# Hello Post from Nova Scotia



## d.frizzell (Aug 27, 2012)

Hi,
I am a small scale hobby beekeeper (8 hives). I live on Cape Breton Island, Nova Scotia. Until very recently we had no varroa mite here on the island, however that has changed due to hives from other parts introduced to pollinate blueberry fields. So 2 years ago I came across Michael Bush's great website and I started with foundationless. I didn't have mites in my hives but I want to be prepared. I have some questions that I will post later.
Donna Frizzell
Cape Breton, Nova Scotia


----------



## Adam Foster Collins (Nov 4, 2009)

Hi Donna,

There are a few beekeepers from NS here. I have 13 colonies in top bar hives and 8 frame langs in downtown Halifax, Dartmouth and in Musquodoboit Harbour. I'm in my third season here. I have been using a mix of foundationless, small cell foundation and foundation strips. It's interesting to hear your thoughts about mites in CB, as many have guessed that they are there, and I had not heard for sure from a Cape Bretoner. Last year, 250 hives were brought down from CB and sold out of Halifax. People down here guessed that they had mites.

Good to have you on the forum,

Adam


----------



## d.frizzell (Aug 27, 2012)

Hello Adam,
Nice to hear from you and know that a few others here in Nova Scotia are doing small cell.

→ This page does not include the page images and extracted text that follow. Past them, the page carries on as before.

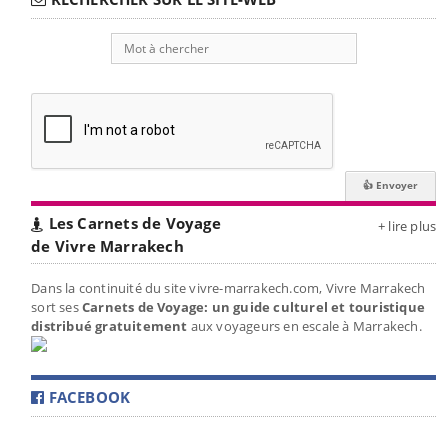
Les Carnets de Voyage
+ lire plus
de Vivre Marrakech
Dans la continuité du site vivre-marrakech.com, Vivre Marrakech
sort ses
Carnets de Voyage: un guide culturel et touristique
distribué gratuitement
aux voyageurs en escale à Marrakech.
FACEBOOK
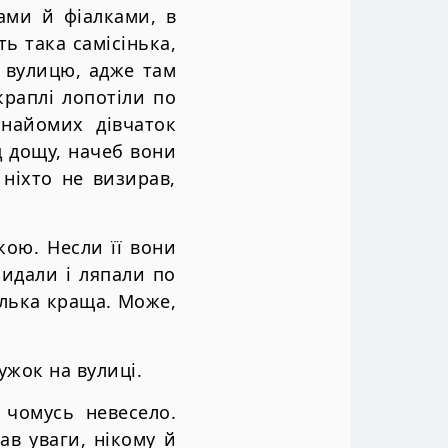
ами й фіалками, в
ь така самісінька,
а вулицю, адже там
краплі лопотіли по
знайомих дівчаток
д дощу, начеб вони
 ніхто не визирав,
кою. Несли її вони
кидали і ляпали по
олька краща. Може,
ужок на вулиці.
 чомусь невесело.
ав уваги, нікому й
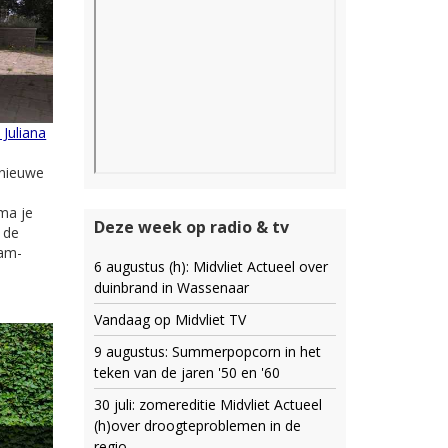
 Juliana
 nieuwe
ma je
Deze week op radio & tv
 de
dam-
6 augustus (h): Midvliet Actueel over
duinbrand in Wassenaar
Vandaag op Midvliet TV
9 augustus: Summerpopcorn in het
teken van de jaren '50 en '60
30 juli: zomereditie Midvliet Actueel
(h)over droogteproblemen in de
regio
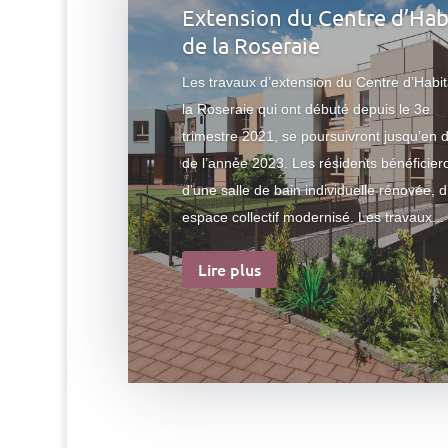
Extension du Centre d’Hab
de la Roseraie
Les travaux d’extension du Centre d’Habit
la Roseraie qui ont débuté depuis le 3e
trimestre 2021, se poursuivront jusqu’en 
de l’année 2023. Les résidents bénéficier
d’une salle de bain individuelle rénovée, d
espace collectif modernisé. Les travaux...
Lire plus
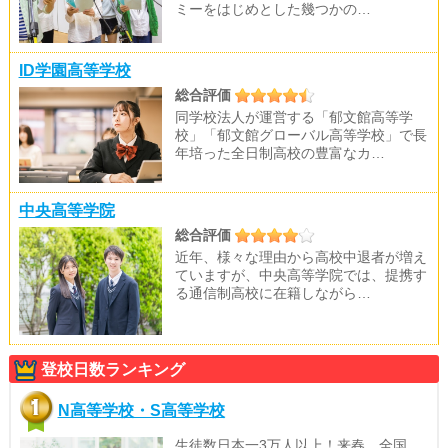
ミーをはじめとした幾つかの…
ID学園高等学校
総合評価
同学校法人が運営する「郁文館高等学
校」「郁文館グローバル高等学校」で長
年培った全日制高校の豊富なカ…
中央高等学院
総合評価
近年、様々な理由から高校中退者が増え
ていますが、中央高等学院では、提携す
る通信制高校に在籍しながら…
登校日数ランキング
N高等学校・S高等学校
生徒数日本一3万人以上！来春、全国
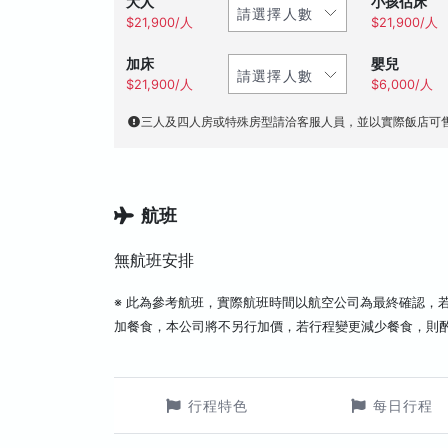
大人
小孩佔床
$21,900/人
$21,900/人
加床
嬰兒
$21,900/人
$6,000/人
三人及四人房或特殊房型請洽客服人員，並以實際飯店可
航班
無航班安排
※ 此為參考航班，實際航班時間以航空公司為最終確認，
加餐食，本公司將不另行加價，若行程變更減少餐食，則
行程特色
每日行程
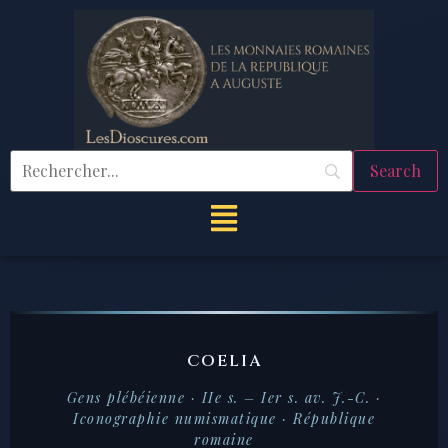
COELIA
Gens plébéienne · IIe s. – Ier s. av. J.-C. ·
Iconographie numismatique · République
romaine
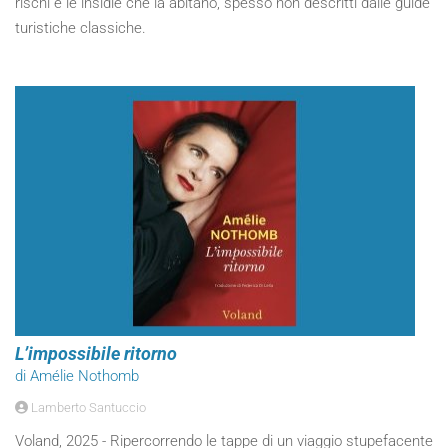
rischi e le insidie che la abitano, spesso non descritti dalle guide
turistiche classiche.
L’impossibile ritorno
di Amélie Nothomb
Lamberto Santuccio
Voland, 2025 - Ripercorrendo le tappe di un viaggio stupefacente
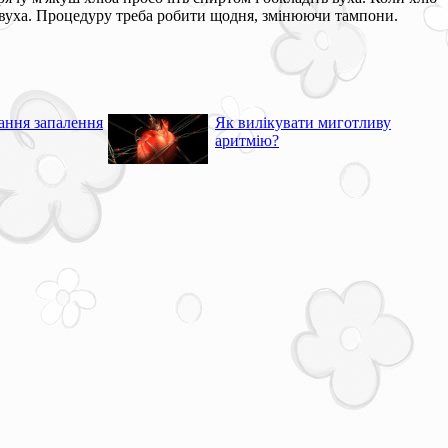
у вуха. Процедуру треба робити щодня, змінюючи тампони.
ання запалення
Як вилікувати миготливу
аритмію?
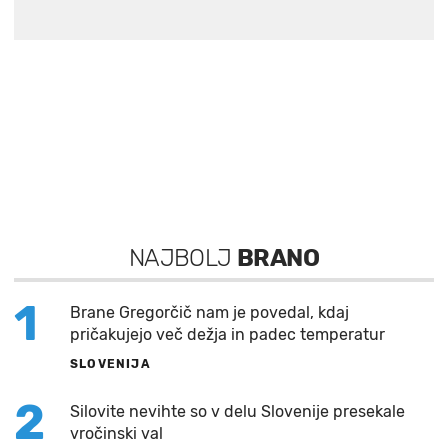
NAJBOLJ
BRANO
1
Brane Gregorčič nam je povedal, kdaj
pričakujejo več dežja in padec temperatur
SLOVENIJA
2
Silovite nevihte so v delu Slovenije presekale
vročinski val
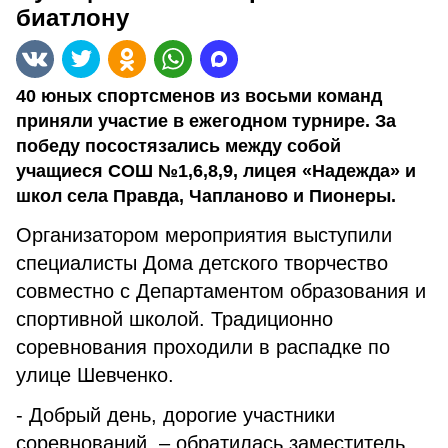
биатлону
40 юных спортсменов из восьми команд
приняли участие в ежегодном турнире. За
победу посостязались между собой
учащиеся СОШ №1,6,8,9, лицея «Надежда» и
школ села Правда, Чапланово и Пионеры.
Организатором мероприятия выступили
специалисты Дома детского творчество
совместно с Департаментом образования и
спортивной школой. Традиционно
соревнования проходили в распадке по
улице Шевченко.
- Добрый день, дорогие участники
соревнований, – обратилась заместитель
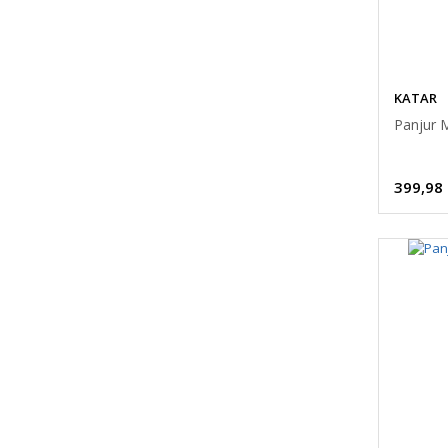
KATAR
Panjur 
399,98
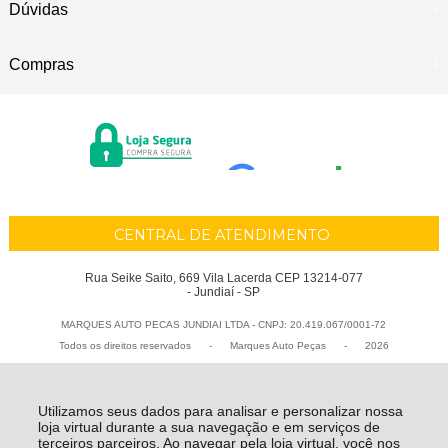
Dúvidas
Compras
CENTRAL DE ATENDIMENTO
Rua Seike Saito, 669 Vila Lacerda CEP 13214-077
- Jundiaí - SP
MARQUES AUTO PECAS JUNDIAI LTDA - CNPJ: 20.419.067/0001-72
Todos os direitos reservados
-
Marques Auto Peças
-
2026
Utilizamos seus dados para analisar e personalizar nossa
loja virtual durante a sua navegação e em serviços de
terceiros parceiros. Ao navegar pela loja virtual, você nos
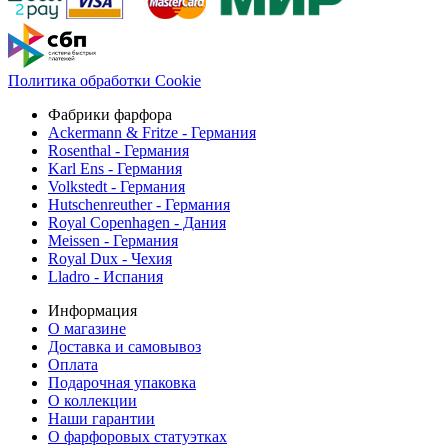
Политика обработки Cookie
Фабрики фарфора
Ackermann & Fritze - Германия
Rosenthal - Германия
Karl Ens - Германия
Volkstedt - Германия
Hutschenreuther - Германия
Royal Copenhagen - Дания
Meissen - Германия
Royal Dux - Чехия
Lladro - Испания
Информация
О магазине
Доставка и самовывоз
Оплата
Подарочная упаковка
О коллекции
Наши гарантии
О фарфоровых статуэтках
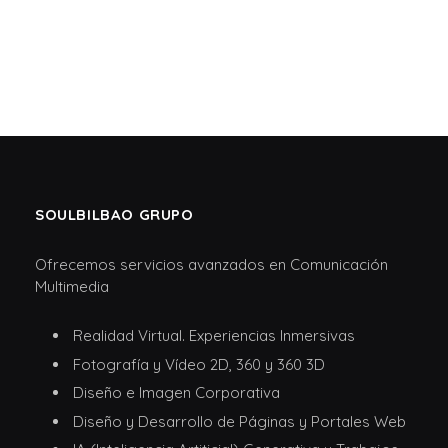
SOULBILBAO GRUPO
Ofrecemos servicios avanzados en Comunicación
Multimedia
Realidad Virtual. Experiencias Inmersivas
Fotografía y Vídeo 2D, 360 y 360 3D
Diseño e Imagen Corporativa
Diseño y Desarrollo de Páginas y Portales Web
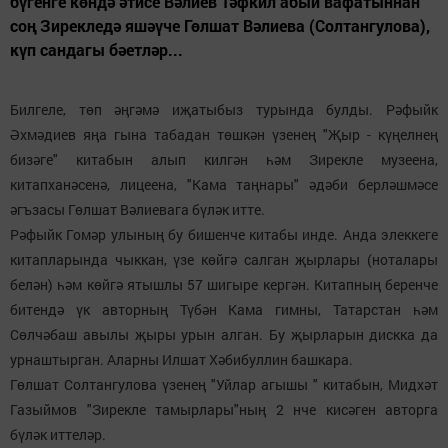
бүгенге көндә әтисе Вәлиев Тәфкил абый вафатыннан
соң Зирекледә яшәүче Гөлшат Вәлиева (Солтангулова),
күп сандагы бәетләр...
Билгеле, төп әңгәмә иҗатыбыз турында булды. Рәфыйк
Әхмәдиев яңа гына табадан төшкән үзенең "Җыр - күңелнең
бизәге" китабын алып килгән һәм Зирекле музеена,
китапханәсенә, лицеена, "Кама таңнары" әдәби берләшмәсе
әгъзасы Гөлшат Вәлиевага бүләк итте.
Рәфыйк Гомәр улының бу бишенче китабы инде. Анда элеккеге
китапларында чыккан, үзе көйгә салган җырлары (ноталары
белән) һәм көйгә ятышлы 57 шигыре кергән. Китапның беренче
битендә үк авторның Түбән Кама гимны, Татарстан һәм
Сөлчәбаш авылы җыры урын алган. Бу җырларын дискка да
урнаштырган. Аларны Илшат Хәбибуллин башкара.
Гөлшат Солтангулова үзенең "Уйлар агышы " китабын, Мидхәт
Газыймов "Зирекле тамырлары"ның 2 нче кисәген авторга
бүләк иттеләр.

I am not quite there yet but next year I plan to cull all LC foundation (from my honey supers) and use SC foundation or foundationless. My bees are definitely smaller. I have all 10 frame langs. I don't know who here on CB would have that many hives to sell - the one commercial beekeeper is now more or less retired. There are definitely mites here now, I don't have any in my hives, but most on the island do now. I definitely won't be using treatments, so I hope my SC efforts will be successfull. If you have a small group down in Halifax maybe we could get together and have Michael Bush speak up there sometime.


----------



## Tiwilager (Mar 13, 2012)

Hello!
I'm from Halifax as well!
I don't have anything to say really, just get excited when I see people from the area.


----------



## dan men (Jun 27, 2012)

on the subject varrola i been doing some studying and I'm debating in be-twin starting out by following the principles of the langs method of operating and the natural bee way it seems that the different results between both from Watt i understood is the langs way you create more bee's and honey, the natural way you create less bee's and honey but the hive seems to be a way stronger colonie against mites not sure if this is just due to the method or just the fact that the bee's are always falling down on the screen and possibly banging the mites off


----------